Nie powinieneś rozmawiać na mój temat z innymi osobami, gdy ja o tym nie wiem. Ja na twój temat nie rozmawiam i nie dyskutuję na temat tego czy ty się zmieniłeś czy nie.
I myślę również, że powinniśmy zakończyć tę dyskusję, bo niczego nie zmieni ani w moim podejściu, ani twoim. Mam nadzieję tylko, że będziesz teraz bardziej wyrozumiały dla osób, które twierdzą, że np. Transformers jest najlepszym filmem. Bo jak można zmierzyć, że nie? Pozdrawiam gorąco :)
Jak ktoś lubi Transformers to mam to gdzieś. Niektórzy twierdzą że LOTR to najlepszy film w historii.
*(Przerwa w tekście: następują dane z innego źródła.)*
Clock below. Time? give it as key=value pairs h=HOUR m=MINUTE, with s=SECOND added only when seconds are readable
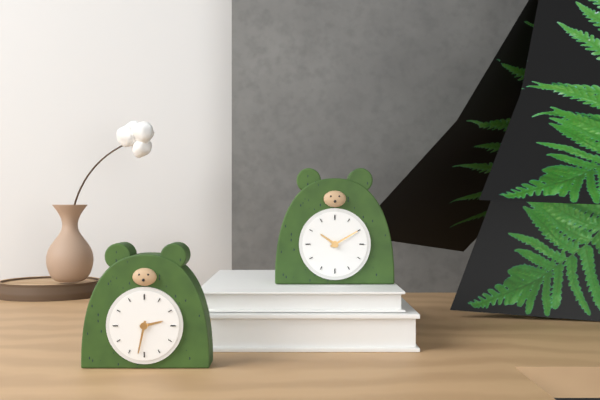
h=2 m=32
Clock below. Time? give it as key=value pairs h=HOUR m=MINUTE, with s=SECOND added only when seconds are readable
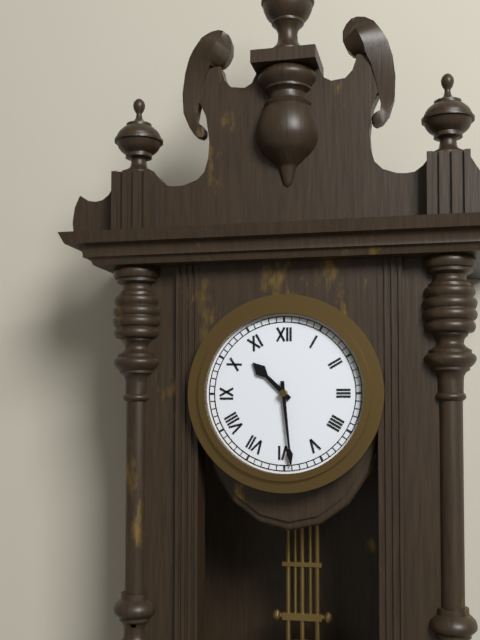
h=10 m=29
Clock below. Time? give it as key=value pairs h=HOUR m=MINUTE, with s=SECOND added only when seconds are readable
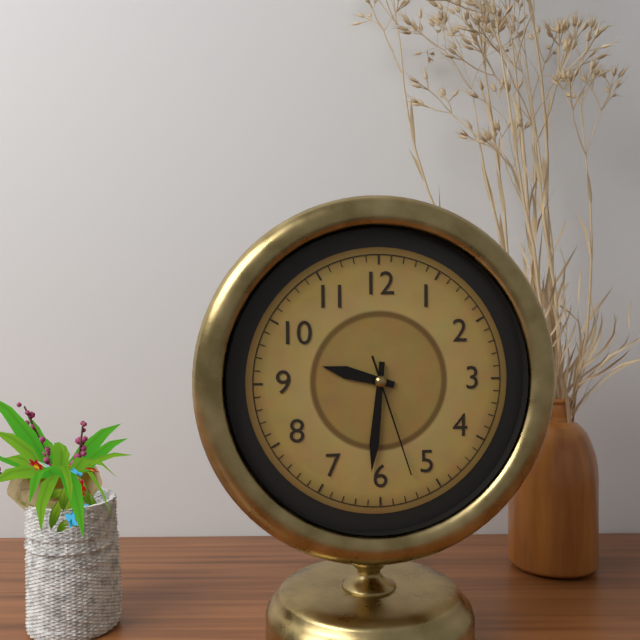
h=9 m=31 s=27
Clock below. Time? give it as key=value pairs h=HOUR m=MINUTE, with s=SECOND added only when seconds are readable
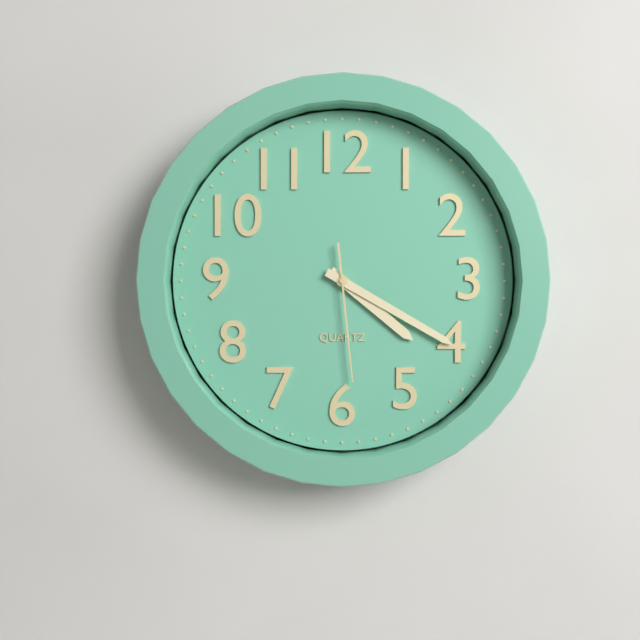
h=4 m=20 s=29
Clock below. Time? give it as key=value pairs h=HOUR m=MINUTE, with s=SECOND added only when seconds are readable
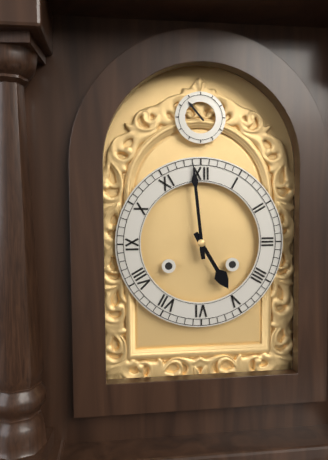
h=4 m=59
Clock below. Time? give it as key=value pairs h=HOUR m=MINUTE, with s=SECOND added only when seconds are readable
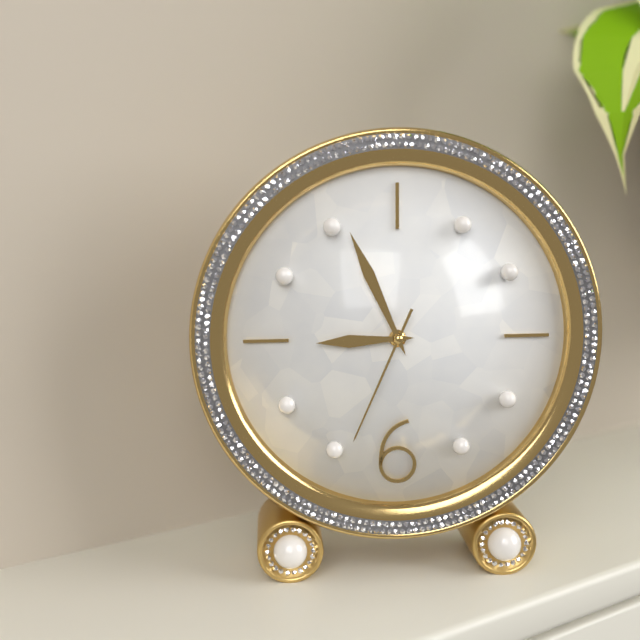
h=8 m=56 s=34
Dla mnie to identyczny nonsens :)
Według mnie głupim jest ten, kto publicznie obraża osobę, której nie zna i do swej "oceny" nie ma podstaw. Jeżeli jedno zdanie na forum jest dla Ciebie wyznacznikiem inteligencji człowieka, to może pozostawię to bez komentarza.